Başkalarının toprağı. Oh, bu doğru olmalı.
Adam bilinmeyen bir bakışla Lee Gilyoung’un başını okşadı.
“Bilmiyorsun. Şu andan itibaren sana öğreteceğim.”
[‘Gong Pildu’ karakteri ‘Silahlı Bölge Lv. 3’ü etkinleştirdi!]
Bir uğultu sesi duyuldu ve yerden mitralyözleri andıran mini taretler yükseldi.
[‘Gong Pildu’ karakteri, özel arazisini işgal etmek için 500 jeton talep ediyor.]

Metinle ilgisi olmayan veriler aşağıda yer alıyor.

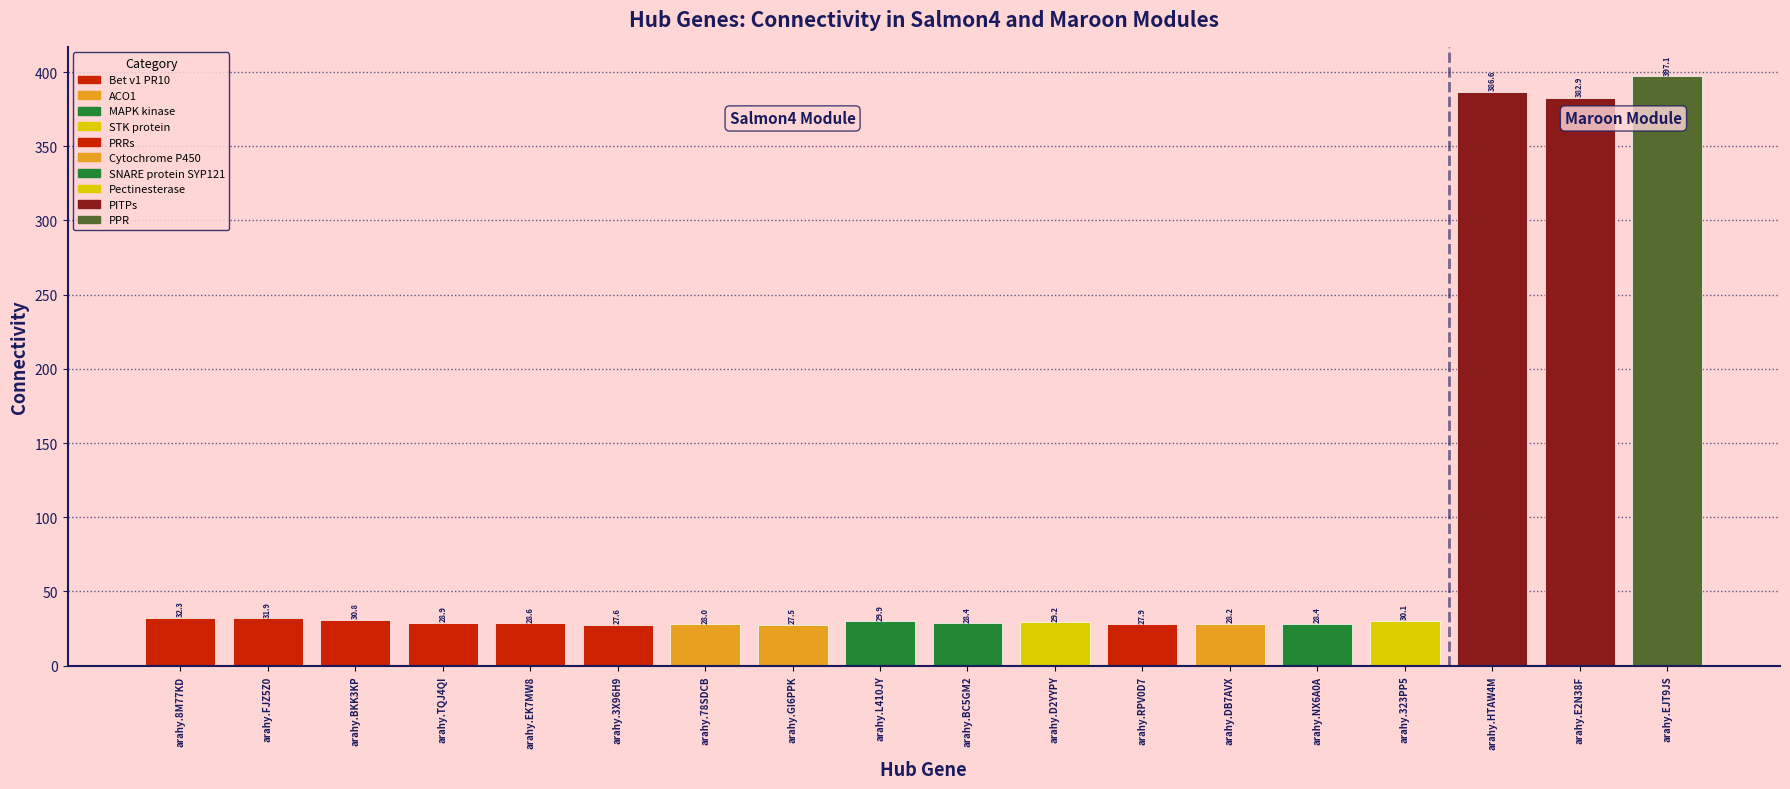

What is the label of the 7th bar from the right?

arahy.RPV0D7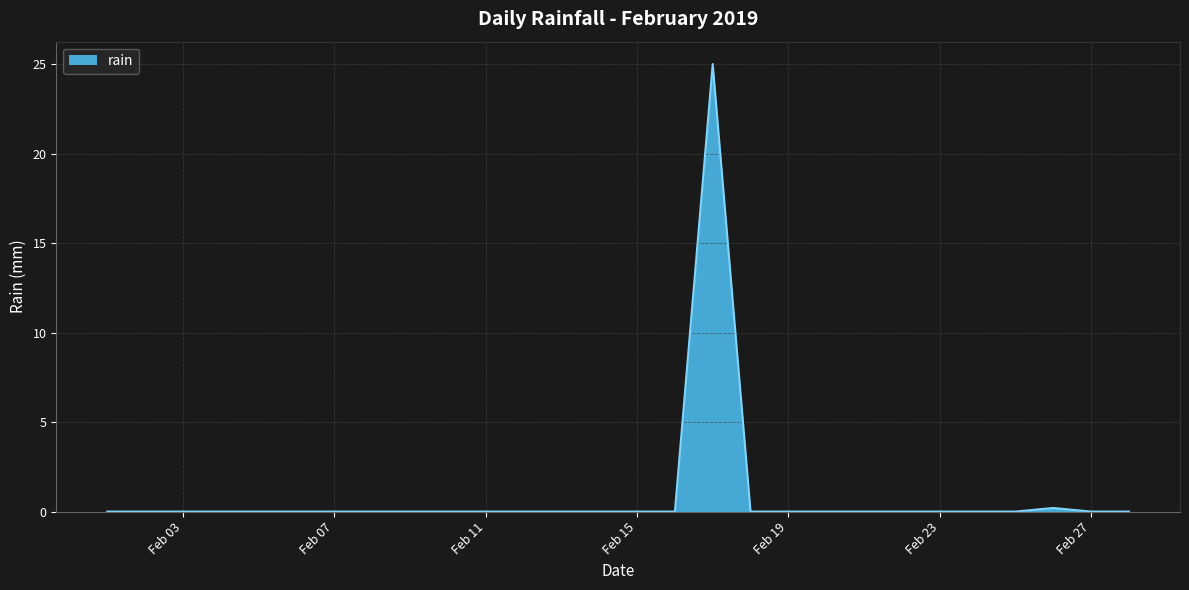

What is the maximum value shown in the chart?

25.0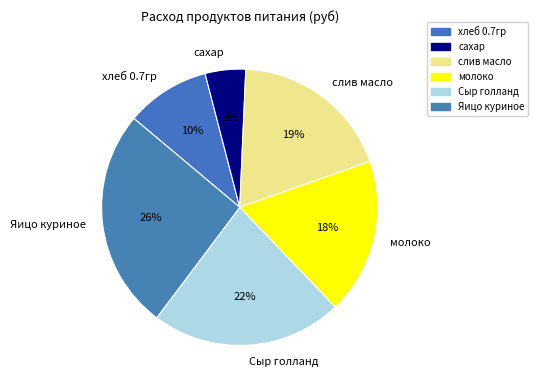

To the nearest percent, what is the average slice percentage?

17%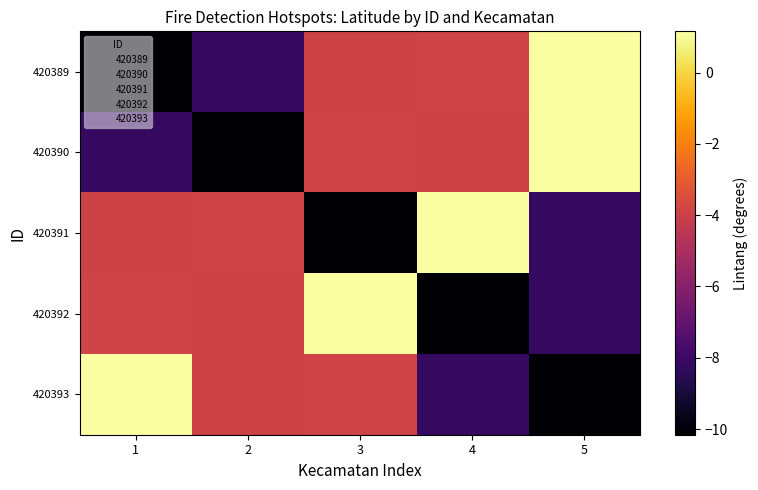

Is it true that 420390 equals -8.2 at 1?

True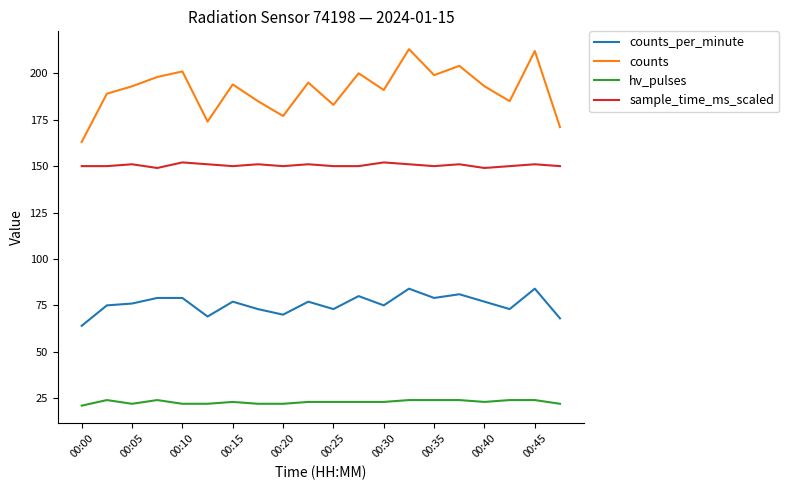

Which series has the largest range (max minus min)?

counts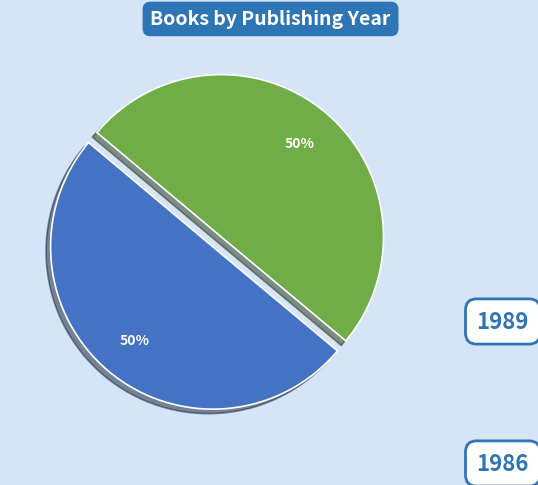

To the nearest percent, what is the average slice percentage?

50%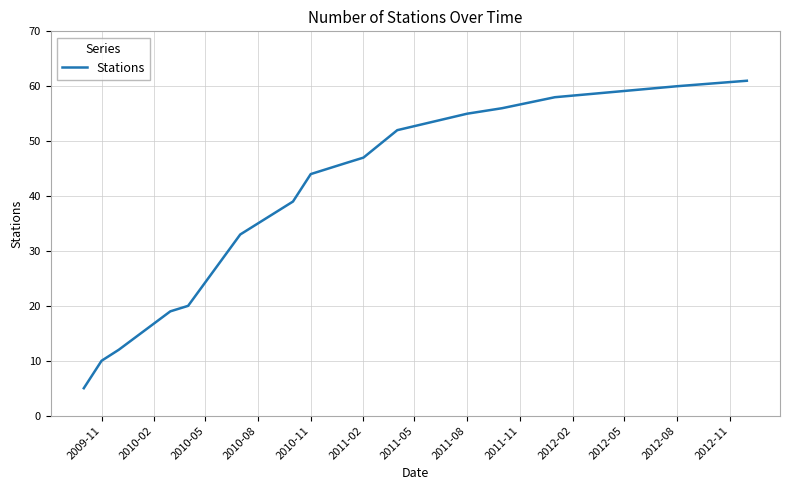

True or false: the data has more than 0 interior local peaks.

False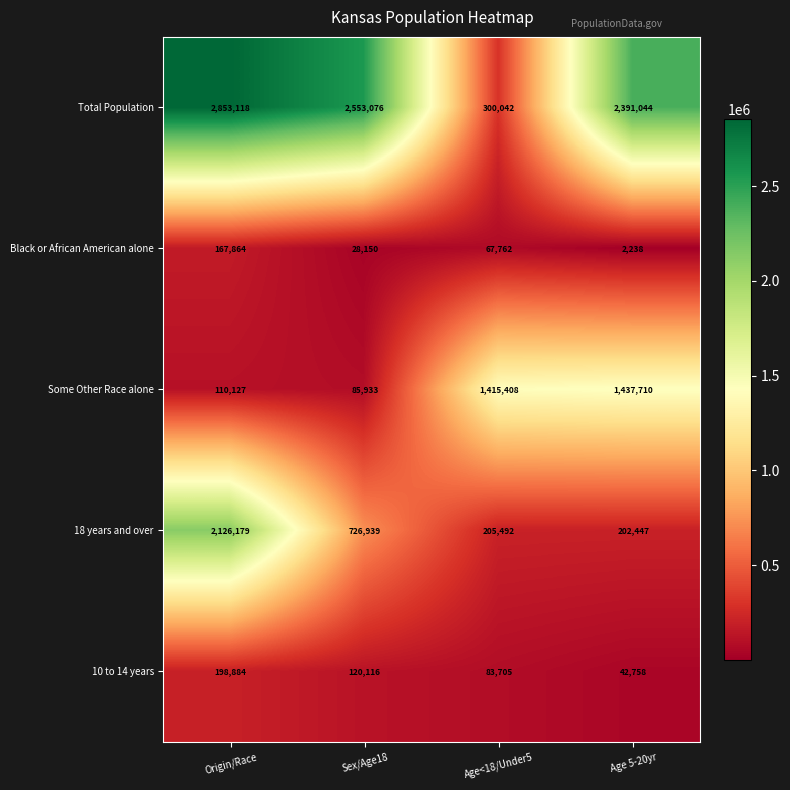

Where is Black or African American alone nearest to the value 85051?

Age<18/Under5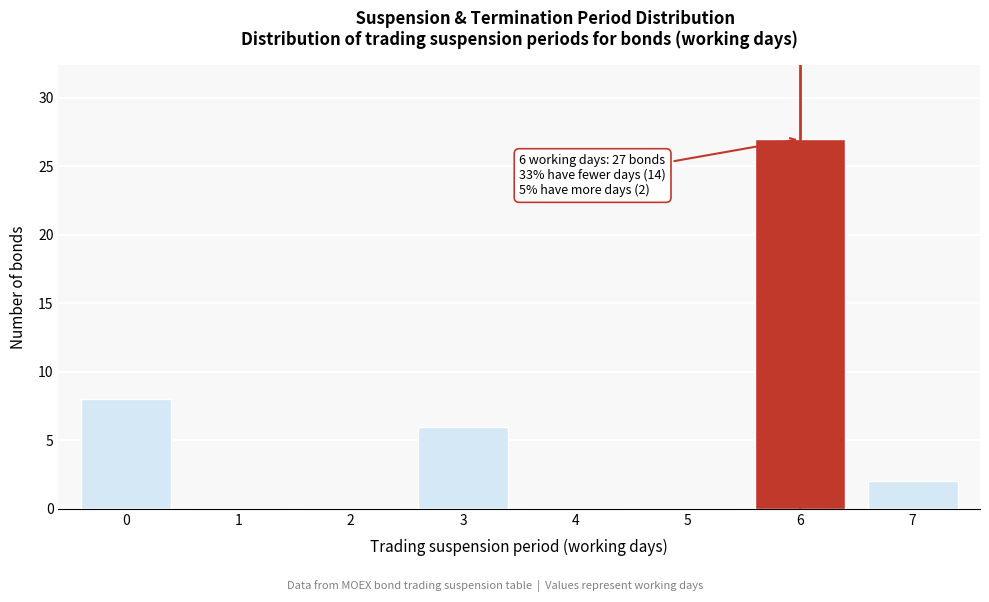

Reading right to left, list all the values displayed in this chart.

7=2	6=27	5=0	4=0	3=6	2=0	1=0	0=8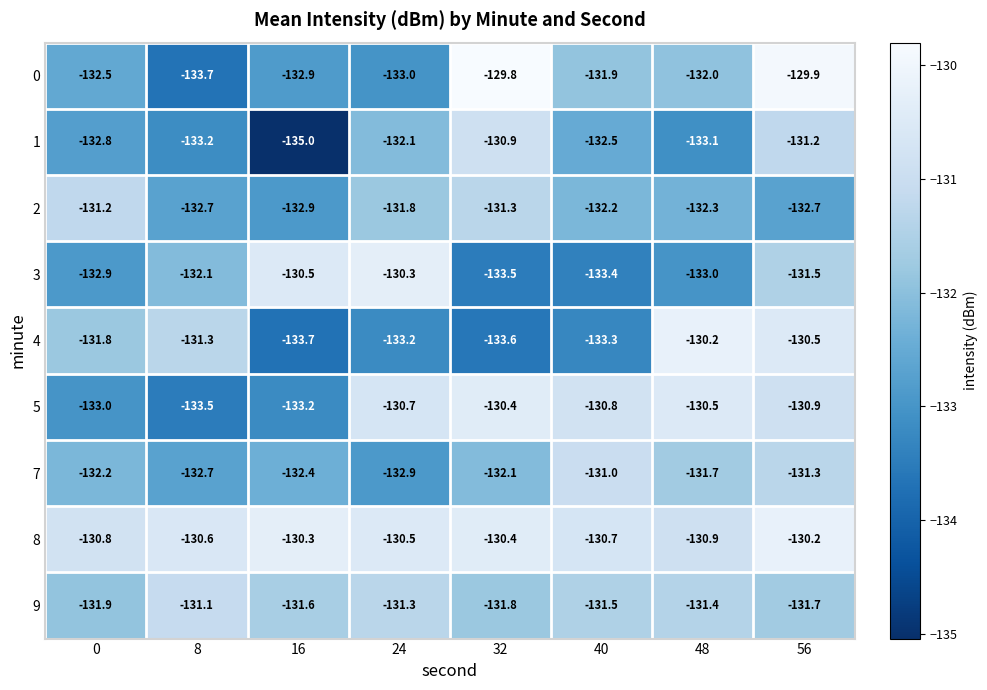

What is the difference between the maximum and minimum values in the 2 series?

1.7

[Tavsiyelere uymazsanız, yakındaki tüm taretler hemen ateşlenecektir.]
Adam konuştu.
“Bana para ver.”
Yüklü taretlerin hepsi aynı noktayı hedefliyordu. Kafası karışmış Lee Gilyoung ayağa kalktı ve yanıma geçti. Adam beni gördü ve güldü.
“Ah, sen onun koruyucususun. O zaman koruyucunun bunun yerine 500 jeton ödemesi gerekmez mi?”
Adamın uzattığı ele gülümsedim.
… Ne kadar komik, Yoo Jonghyuk. Bu gerizekalıların gitmesine izin mi verdin?